藍子は、広い家で一人で暮らすことになってしまった。普通に考えたら、まだ中学生の、しかも女子がひとりで暮らすなんてありえない話だ。でもお父さんは、職場の近くに部屋を借りていて、今更自宅から通うのはイヤだと自宅に戻ることを拒否したのだ。
児童相談所の相談員がきて、藍子を児童養護施設に保護するという話になりそうになったのだが、あと少しで受験であること、もう少しで義務教育は修了することなどを考慮して、僕の家が保護者として名乗りを上げ、そのまま自宅で暮らせることになった。
ちなみに僕の家は藍子の家の隣りだ。一気に何棟も建てた住宅街で、住み始めたのも同じような時期だった両家は、昔から家族ぐるみでの付き合いをしていた。そのへんの付き合いなども保護者になれた理由だったのかもしれない。
藍子の家が住宅街の一番端で、僕の家がその隣り。同じ並びには全部で10棟あり、道路を挟んで向かいも10棟。計20棟が同時期に建てられた家だった。20棟中建てられた当時から住んでいるのは18軒。幸いにもみんな仲がいい。

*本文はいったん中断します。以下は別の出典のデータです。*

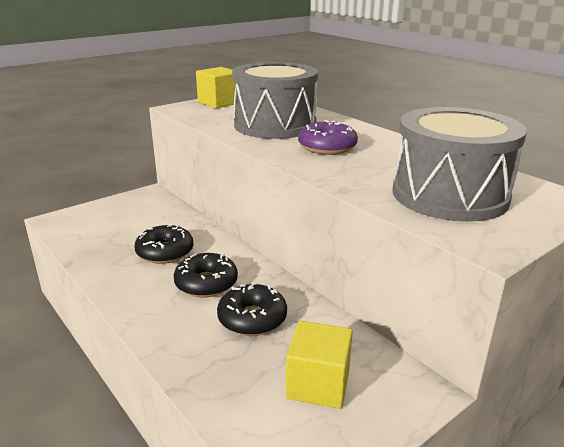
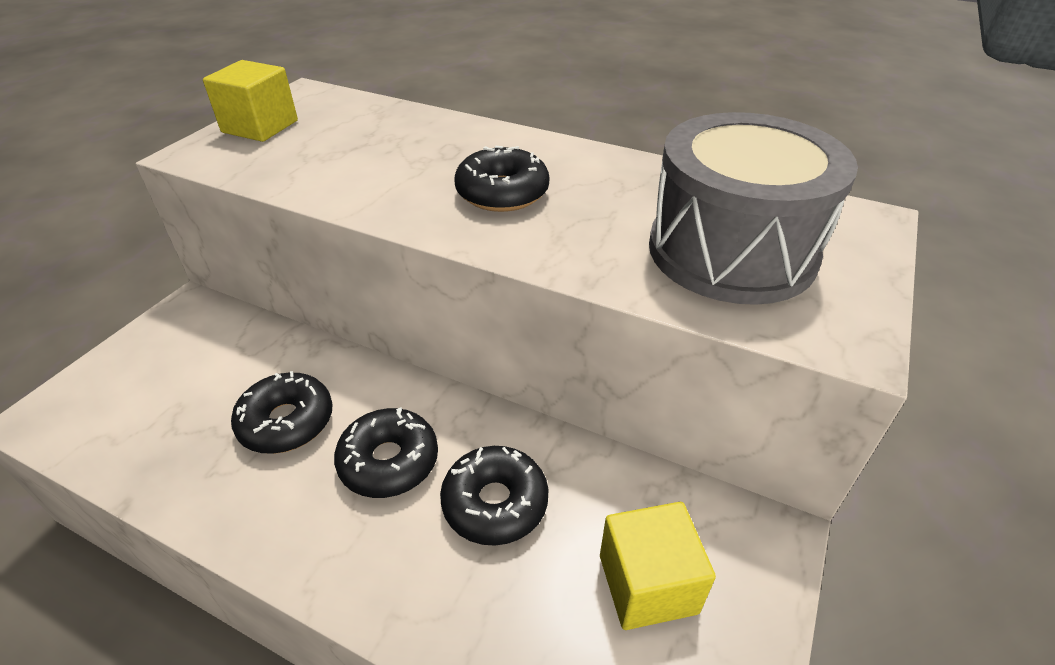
camera: 25 degrees left, 15 degrees up
grey drum [232,62,318,139] -> none
purple donut [298,120,358,155] -> black donut [454,146,549,212]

今回の藍子の件を知ったみんなも協力してくれると言ってくれたのは嬉しかった。
僕は、以前より藍子の家に入り浸ることが多くなった。塾で習ったことを藍子に教えたり、自分の宿題を藍子の家でやったり。
普通ならここで恋愛感情でも芽生えるところなのかもしれないが、僕たちの間には芽生えることはなかった。おそらく種すらなかったのだろう。